5.2.2. Distance and Size Challenges

As we all know, stereo depth is unreliable after the range of 10–12 m, which makes obstacle detection challenging at long distance. Detecting the small obstacles from distance, large changes in noise, or light reflection can cause serious problem. Our model solves these two problems well. As shown in Figure 7e, label 1 shows that our method has detected a 9 cm height obstacle at a distance of 8 m. Similarly, in Figure 7a, an obstacle of 7 cm height is detected at a distance of 7 m.

5.2.3. Cluttering and Shape Challenges

Obstacle appear on the road in random shapes. Therefore, it makes sense to only allow certain shapes to use for modeled. However, our proposed algorithm has advantages in this regard because it does not require any assumptions about the shape or appearance of obstacles and always performs reliable detection. We can be seen rocks and tires in Figure 7b,c, respectively.

5.2.4. Prediction of Steering Wheel Angle

The rule-based classification method is used to divide all obstacles into two categories: (a) the ones to be ignored (the pixel size of obstacle is less than 50) and (b) which causes of vehicle to collide (the pixel size of the obstacle is greater than 50). We use MRF model and segmented image to calculate the threat value using equation 9 as discuss in methodology section.
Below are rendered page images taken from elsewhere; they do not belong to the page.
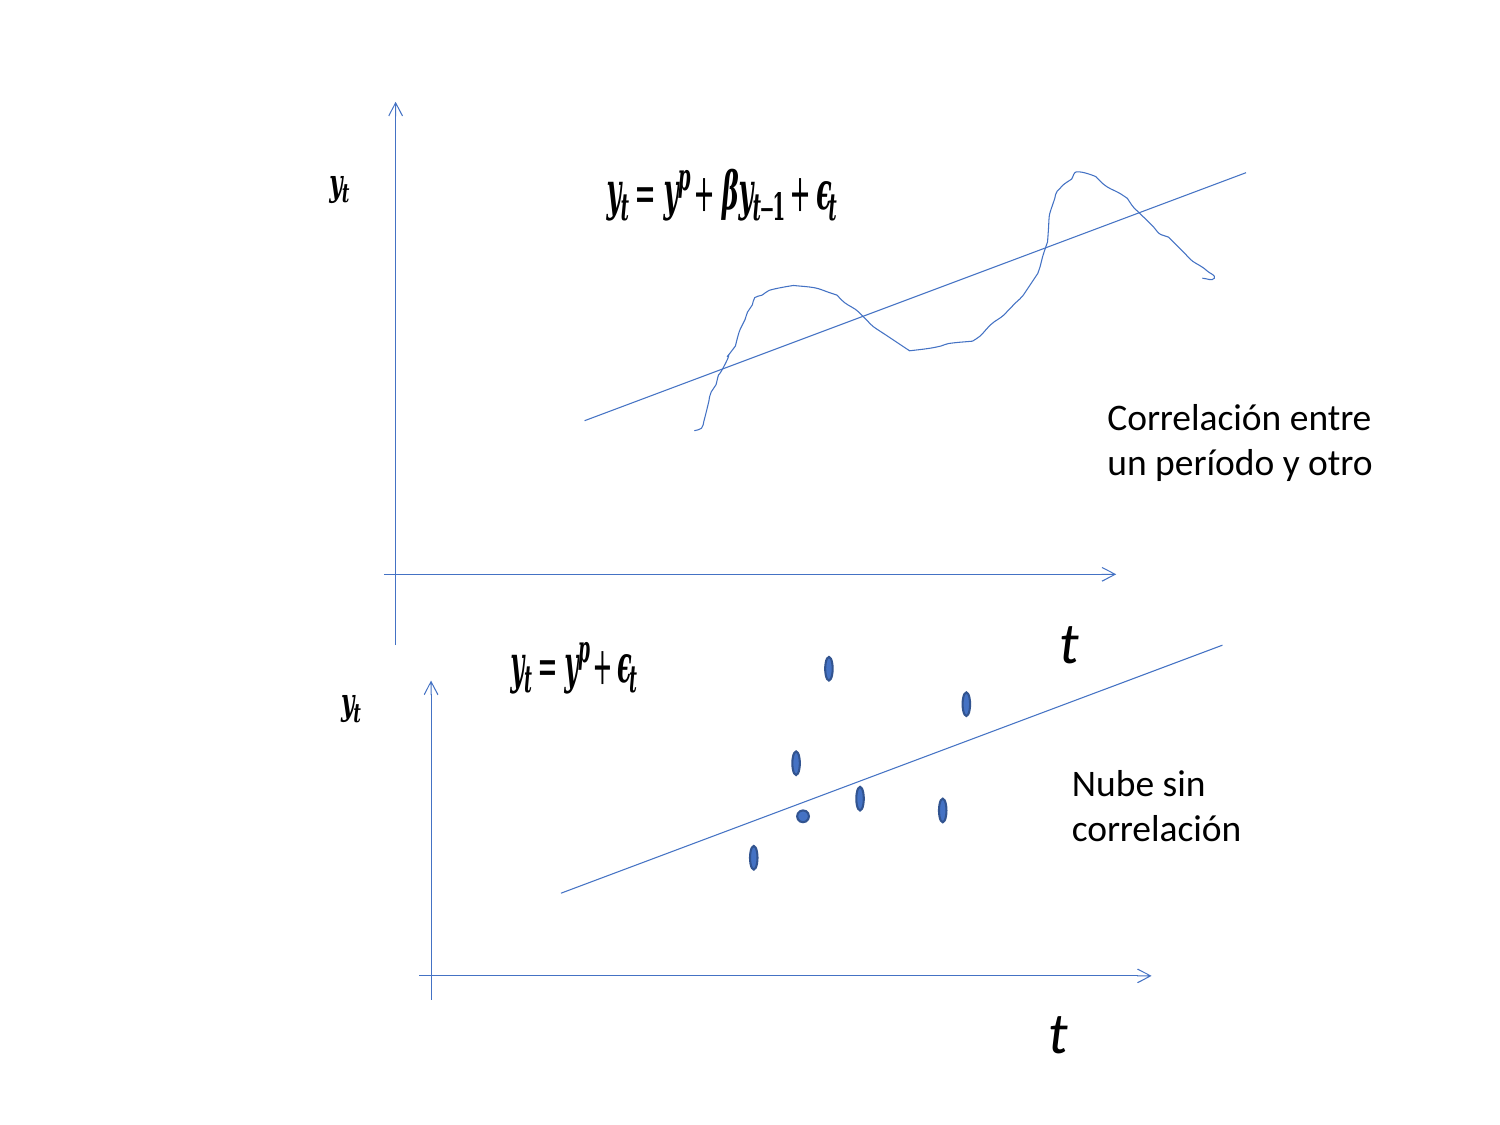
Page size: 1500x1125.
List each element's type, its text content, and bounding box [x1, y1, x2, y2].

picture [0, 633, 1034, 764]
text_box [694, 421, 727, 432]
text_box Nube sin correlación [1223, 751, 1294, 857]
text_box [560, 645, 1223, 894]
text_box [584, 172, 1247, 421]
picture [0, 160, 1211, 279]
text_box t [1033, 987, 1176, 1073]
text_box Correlación entre un período y otro [1092, 385, 1400, 490]
text_box t [1045, 597, 1187, 645]
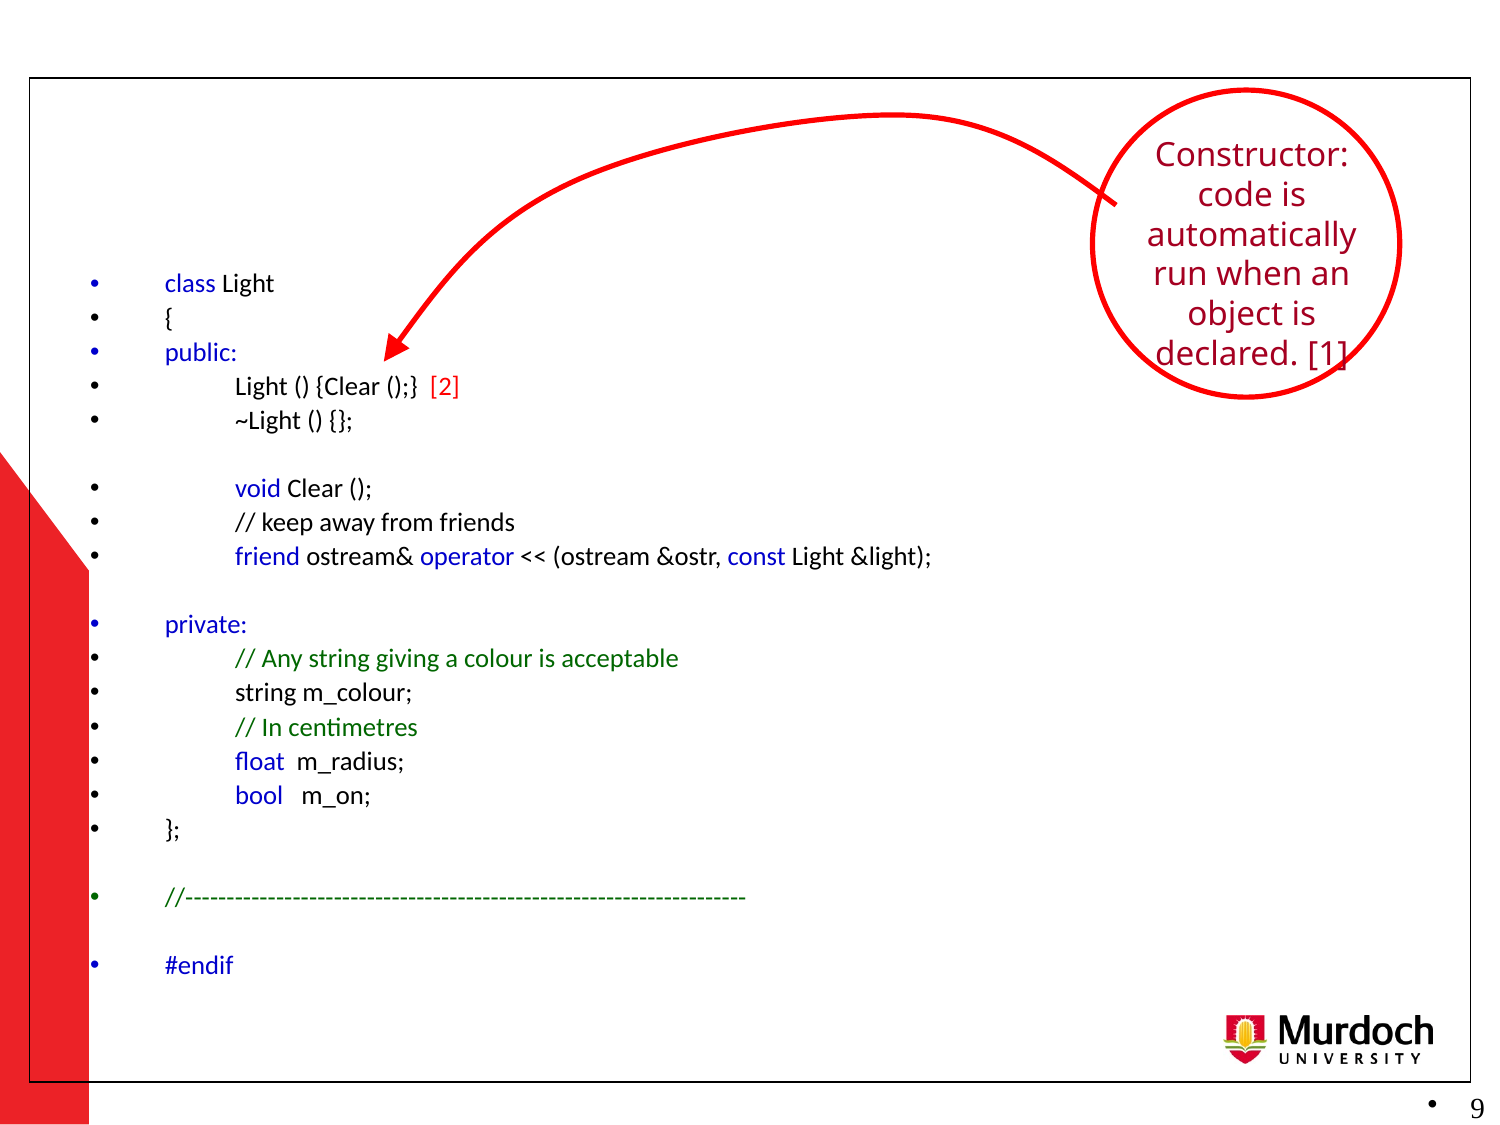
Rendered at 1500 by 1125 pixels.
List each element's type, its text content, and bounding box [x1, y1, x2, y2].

text_box [29, 78, 1471, 1083]
slide_number 9 [1367, 1082, 1500, 1125]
After pixel segmentation of obstacles, the coordinates of the risky obstacles in the image are obtained.

After collecting the data, we prepare the image dataset for end-to-end driving model training by normalizing and resizing of the images [78,79]. As shown in Figure 8, the steering wheel angle is normalized between the −1.0 to +1.0, where positive values represent right rotation and a negative value represents the left rotation of the steering wheel. We normalize the values by using the liner transformation Equation (13):

$${\theta }_{normalized}= -1.0+\max \left(0,\min \left(1.0, \frac{{\theta }_{raw}-{\theta }_{min}}{{\theta }_{max}-{\theta }_{min}}\right)\right)$$

(13)

Among them, ${\theta }_{normalized}$ is the normalized steering wheel angle between −1.0 and +1.0, ${\theta }_{raw}$ is steering wheel angle in radians, and ${\theta }_{min} \mathrm{and} {\theta }_{max}$ are the minimum and maximum steering wheel angle, respectively.

In the Figure 8, we have plotted the “steering angle” and “image sequence” on the y-axis and x-axis, respectively. Figure 8 shows that how closely proposed model follows the ground truth values. Using our model, we conducted a statistical significance test between the ground truth values and prediction values; we obtained a 91.5% confidence interval.

The accuracy of the prediction can be qualitatively represented by observing the direction of the driving angle of an autonomous vehicle as shown in Figure 9. As shown in Figure 9, when there are obstacles on the road, our proposed model can predict that the angle of the steering wheel will be closer to the ground truth angle. In Figure 9, the green line represents the ground truth angle and red line represents the expected angle of the steering wheel of our proposed model.

6. Conclusions

This research addresses how the robustness of obstacle detection method in a complex environment, by integrating a Markov random field (MRF) for obstacle detection, which is left intentionally or unintentionally on roadway, road segmentation, and CNN-model to navigate the autonomous vehicle safely. Our designed model predicts the steering wheel angle after the high threat value found of obstacle on the roadway of autonomous vehicle for both manual and self-driving vehicle. We conclude on the basis of analysis that our approach improves the safety of autonomous vehicle or human driving vehicle in terms of risk or collision with obstacles on the road by 35% as compared to vision-based navigation system rather than those who do not have the capability of detecting the high threat value obstacle on the road from long distances.